▶ Instruction a:
Answer these questions about the patch review:
(i) Which file does the patch modify?
(ii) What value does soft_offline_page return when hwpoison_filter() filters the page?
(iii) Which function name does the reviewer prefer to memory_filter() in the comment?

On Fri, Apr 29, 2022 at 10:22:06PM +0800, zhenwei pi wrote:
> hwpoison_filter is missing in the soft offline path, this leads an
> issue: after enabling the corrupt filter, the user process still has
> a chance to inject hwpoison fault by
> madvise(addr, len, MADV_SOFT_OFFLINE) at PFN which is expected to
> reject.

The motivation is fine to me. Thank you for finding this.

> 
> Cc: Wu Fengguang <fengguang.wu@intel.com>
> Signed-off-by: zhenwei pi <pizhenwei@bytedance.com>
> ---
>  mm/memory-failure.c | 9 ++++++++-
>  1 file changed, 8 insertions(+), 1 deletion(-)
> 
> diff --git a/mm/memory-failure.c b/mm/memory-failure.c
> index a6a27c8b800f..6564f5a34658 100644
> --- a/mm/memory-failure.c
> +++ b/mm/memory-failure.c
> @@ -2313,7 +2313,9 @@ static void put_ref_page(struct page *page)
>   * @pfn: pfn to soft-offline
>   * @flags: flags. Same as memory_failure().
>   *
> - * Returns 0 on success, otherwise negated errno.
> + * Returns 0 on success
> + *         -EOPNOTSUPP for memory_filter() filtered the error event

Using word hwpoison_filter() rather than memory_filter() seems better to me.

> + *         < 0 otherwise negated errno.
>   *
>   * Soft offline a page, by migration or invalidation,
>   * without killing anything. This is for the case when
> @@ -2350,6 +2352,11 @@ int soft_offline_page(unsigned long pfn, int flags)
>  		return -EIO;
>  	}
>  
> +	if (hwpoison_filter(page)) {
> +		put_ref_page(ref_page);
> +		return -EOPNOTSUPP;
> +	}
> +

Based on the assumption behind hwpoison_filter(), calling it after
get_hwpoison_page() would be better?

▶ Instruction b:
Repeat the entries from the line with "Is there any" through the end of the entries, word for word, and leave the pictures out of your answer.

▶ Records for processing:
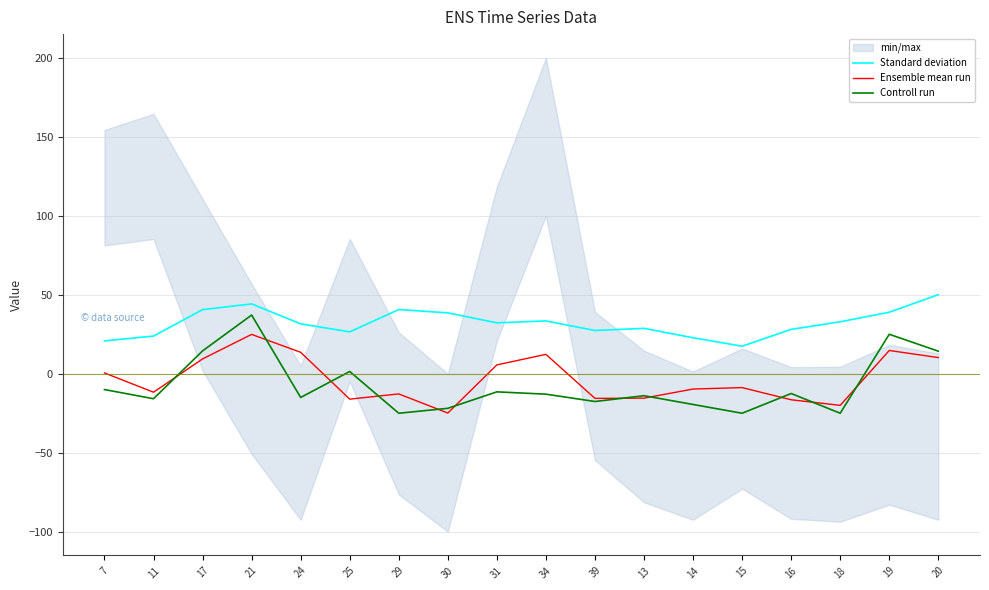

At how many categories does at least one series exceed 0?

18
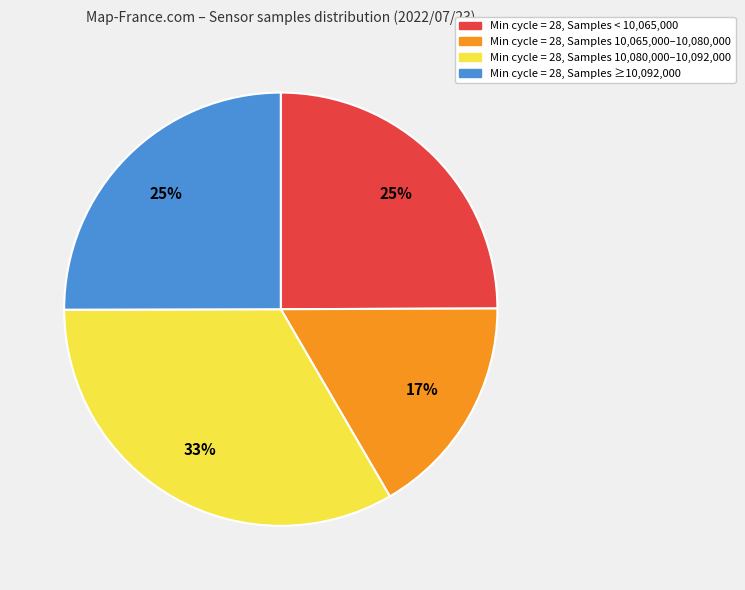

Is there any slice that represents more than half of the pie?

No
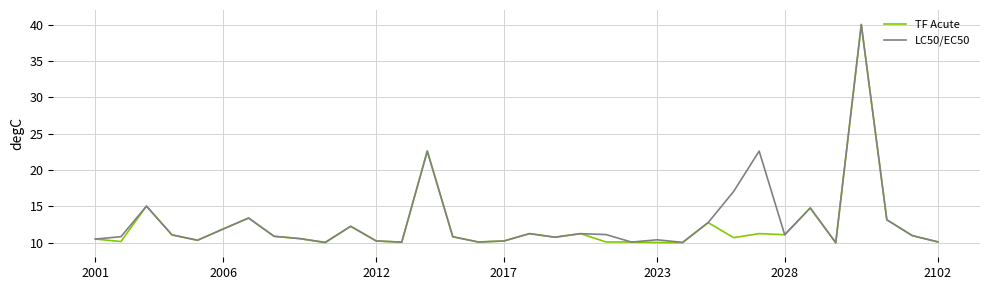

What is the average value of the LC50/EC50 series?

12.9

▶ Your response a:
(i) mm/memory-failure.c
(ii) -EOPNOTSUPP
(iii) hwpoison_filter()

▶ Your response b:
Is there any slice that represents more than half of the pie?

No

What is the average value of the LC50/EC50 series?

12.9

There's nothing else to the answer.